Cette dernière hypothèse, au vu des résultats des derniers sommets climatiques, ressemble malheureusement plus à un vœu pieux qu’à une probabilité sur laquelle il est réaliste de s’appuyer. Or, cela a un impact considérable sur la capacité d’action de la Région wallonne et sur les possibilités d’enrayer le réchauffement climatique en général. Sans l’effort conjoint de toutes les régions du monde, les entreprises polluantes délocalisent là où les réglementations en matière d’émissions sont plus laxistes, pour ensuite exporter leurs productions dans nos contrés ce qui, cela va sans dire, augmente l’empreinte écologique. Cela n’a pas beaucoup de sens de continuer à consommer massivement des objets dont la production et l’importation émettent des GES, tout en ayant la bonne conscience d’un bilan carbone comptable diminué en Wallonie. Si la délocalisation aura permis de faire diminuer de façon comptable les émissions des GES sur le territoire wallon, l’échec est pourtant double : non seulement les émissions au niveau global n’auront pas diminué[8] mais par ailleurs le personnel wallon de l’usine délocalisée viendra gonfler les rangs des chômeurs.

La question de la réduction des émissions de GES dans le secteur de l’industrie est également particulièrement sensible dans la mesure où l’industrie est le secteur qui a diminué le plus fortement ses émissions : 30% entre 1990 et 2008 alors que le résidentiel a diminué ses émissions de 5% et l’agriculture de 12%. Il n’en reste pas moins que, malgré cette diminution, le secteur industriel reste le plus gros émetteur de GES. En effet en 2008, il était responsable de 43% des émissions de GES wallonnes. Le fait est aussi que, si le calcul de cette réduction est comptable, alors la réduction apparente des émissions est en réalité le résultat de la désindustrialisation de la Wallonie[9]. Cependant cette apparente réduction sert d’argument aux acteurs du secteur industriel pour soutenir qu’ils ont fait leur part et que c’est maintenant aux autres secteurs de s’y mettre. Pourtant, si l’industrie est un secteur par nature polluant, et qu’une désindustrialisation de la Wallonie n’est pas souhaitable, il n’en reste pas moins que le secteur industriel, comme tout les autres secteurs, doit intensifier ses efforts. Comme le souligne les auteurs de l’étude : « Les trajectoires d’évolution de la production industrielle ont un impact massif : des trajectoires basses amèneront des émissions de GES plus basses et donc un besoin moins fort d’implémentation des différents leviers de décarbonation. Cet impact représente plus ou moins la moitié de la variation de coût des scénarios »[10]. Les auteurs de l’étude Vers une Wallonie Bas-carbone en 2050 sont formels: une décarbonation de 80% de l’économie wallonne est possible moyennant une approche volontariste dans tous les secteurs.

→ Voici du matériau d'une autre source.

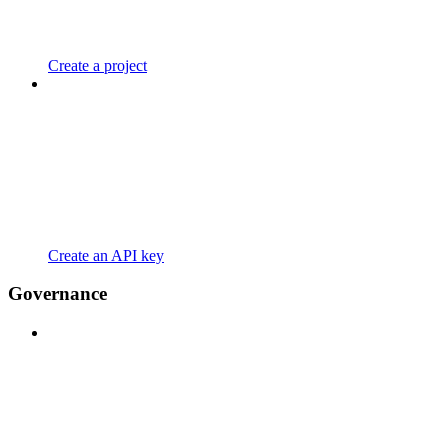
Create a project
Create an API key
Governance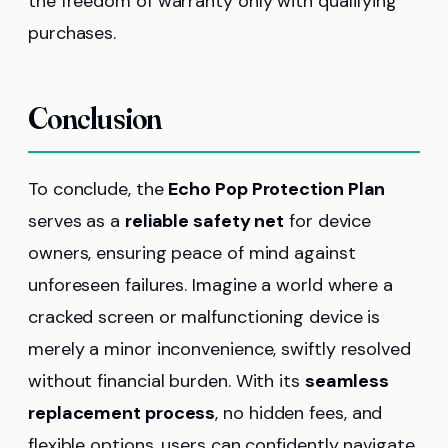
the freedom of warranty only with qualifying
purchases.
Conclusion
To conclude, the
Echo Pop Protection Plan
serves as a
reliable safety net
for device
owners, ensuring peace of mind against
unforeseen failures. Imagine a world where a
cracked screen or malfunctioning device is
merely a minor inconvenience, swiftly resolved
without financial burden. With its
seamless
replacement process
, no hidden fees, and
flexible options, users can confidently navigate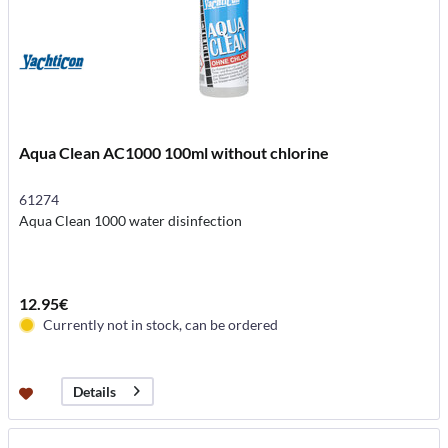
Aqua Clean AC1000 100ml without chlorine
61274
Aqua Clean 1000 water disinfection
12.95€
Currently not in stock, can be ordered
Details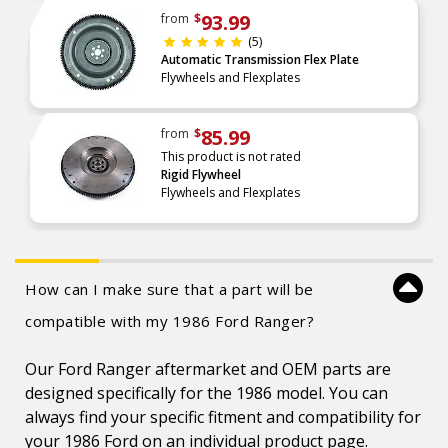
93.99
from
$
(5)
Automatic Transmission Flex Plate
Flywheels and Flexplates
85.99
from
$
This product is not rated
Rigid Flywheel
Flywheels and Flexplates
How can I make sure that a part will be
compatible with my 1986 Ford Ranger?
Our Ford Ranger aftermarket and OEM parts are
designed specifically for the 1986 model. You can
always find your specific fitment and compatibility for
your 1986 Ford on an individual product page.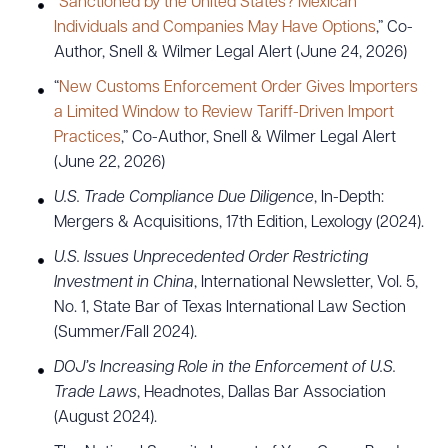
“
Sanctioned by the United States? Mexican
CLEAR ALL
Individuals and Companies May Have Options
,” Co-
Author, Snell & Wilmer Legal Alert (June 24, 2026)
DOWNLOAD DOC
DOWNLOAD PDF
“
New Customs Enforcement Order Gives Importers
a Limited Window to Review Tariff-Driven Import
Practices
,” Co-Author, Snell & Wilmer Legal Alert
(June 22, 2026)
U.S. Trade Compliance Due Diligence
, In-Depth:
Mergers & Acquisitions, 17th Edition, Lexology (2024).
U.S. Issues Unprecedented Order Restricting
Investment in China
, International Newsletter, Vol. 5,
No. 1, State Bar of Texas International Law Section
(Summer/Fall 2024).
DOJ’s Increasing Role in the Enforcement of U.S.
Trade Laws
, Headnotes, Dallas Bar Association
(August 2024).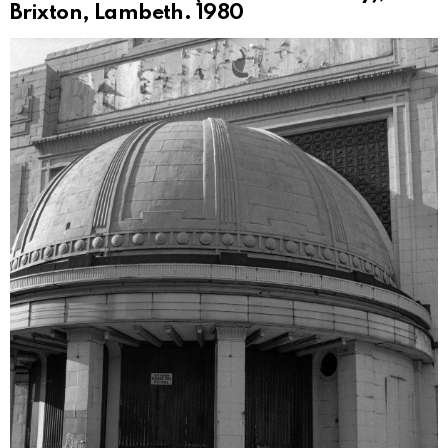
Brixton, Lambeth. 1980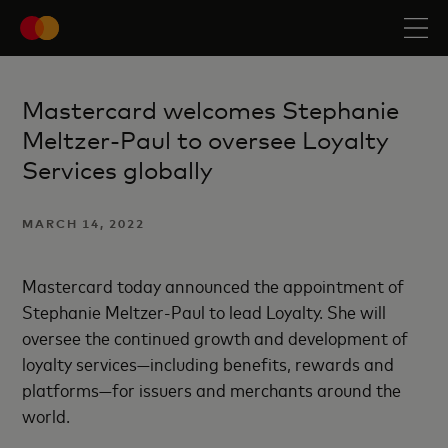
Mastercard welcomes Stephanie
Meltzer-Paul to oversee Loyalty
Services globally
MARCH 14, 2022
Mastercard today announced the appointment of
Stephanie Meltzer-Paul to lead Loyalty. She will
oversee the continued growth and development of
loyalty services—including benefits, rewards and
platforms—for issuers and merchants around the
world.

Ces questions de délocalisation, de conflit entre intérêt social et écologique et ces logiques corporatistes sont évidement particulièrement délicates. Elles ne doivent cependant pas freiner la Région wallonne dans la poursuite des objectifs qu’elle s’est assignés, même si ce travail est rendu beaucoup plus difficile par la concurrence mondiale et le fait que d’autres régions du monde n’adhèrent pas à ces objectifs.

La prochaine étape : le passage à l’action
 

Une première piste de solution est financière : la Région wallonne doit soutenir les pôles de recherche et développement ainsi que la transition technologique vers une économie décarbonée. Le gouvernement wallon doit dès aujourd’hui déterminer les objectifs et les responsabilités de chacun, fixer les échéances et les moyens financiers octroyés dans une perspective transversale en s’articulant avec les actions menées aux différents niveaux de pouvoir du communale à l’internationale. En cela la Wallonie peut être précurseur et servir d’exemple aux autres régions européennes.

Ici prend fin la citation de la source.